White traced the origins of the Dawn Raid to the NEP, introduced in the early 1970s to increase Bumiputera participation in the corporate sector while addressing colonial-era ownership structures.
He said Guthrie attempted to respond through a programme known as “Ropel”, which gradually transferred plantation assets into Malaysian ownership.
However, the programme targeted only 40% Malaysian ownership by 1990, well short of the majority control sought by Malaysian policymakers.
White also said Guthrie increasingly frustrated PNB by using proceeds from Malaysian land sales to diversify into businesses in Britain and North America instead of reinvesting in Malaysia.
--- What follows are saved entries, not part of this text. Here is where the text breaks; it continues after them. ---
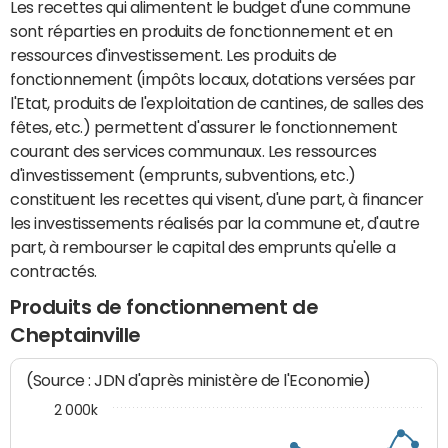
Les recettes qui alimentent le budget d'une commune
sont réparties en produits de fonctionnement et en
ressources d'investissement. Les produits de
fonctionnement (impôts locaux, dotations versées par
l'Etat, produits de l'exploitation de cantines, de salles des
fêtes, etc.) permettent d'assurer le fonctionnement
courant des services communaux. Les ressources
d'investissement (emprunts, subventions, etc.)
constituent les recettes qui visent, d'une part, à financer
les investissements réalisés par la commune et, d'autre
part, à rembourser le capital des emprunts qu'elle a
contractés.
Produits de fonctionnement de
Cheptainville
(Source : JDN d'après ministère de l'Economie)
2 000k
The launch of Amanah Saham Nasional in April 1981 increased pressure on PNB to secure high-quality assets capable of generating returns for its rapidly growing base of Bumiputera investors, making Guthrie an increasingly attractive target.
White said the “most significant long-term asset” acquired through the Dawn Raid was not necessarily Guthrie’s plantation business itself, but its extensive land banks near rapidly growing urban centres such as Petaling Jaya.
As Malaysia industrialised and urbanisation accelerated over subsequent decades, many former plantation estates were transformed into townships, industrial estates and commercial developments, substantially increasing their value.
He said PNB recognised that long-term potential well before many London-based investors, who largely viewed Guthrie through the earnings of its plantation business rather than the future value of its land.
White explained that the subsequent sale of Guthrie’s overseas assets substantially offset the acquisition cost, while the takeover redirected dividend payments from British shareholders to Malaysian investors.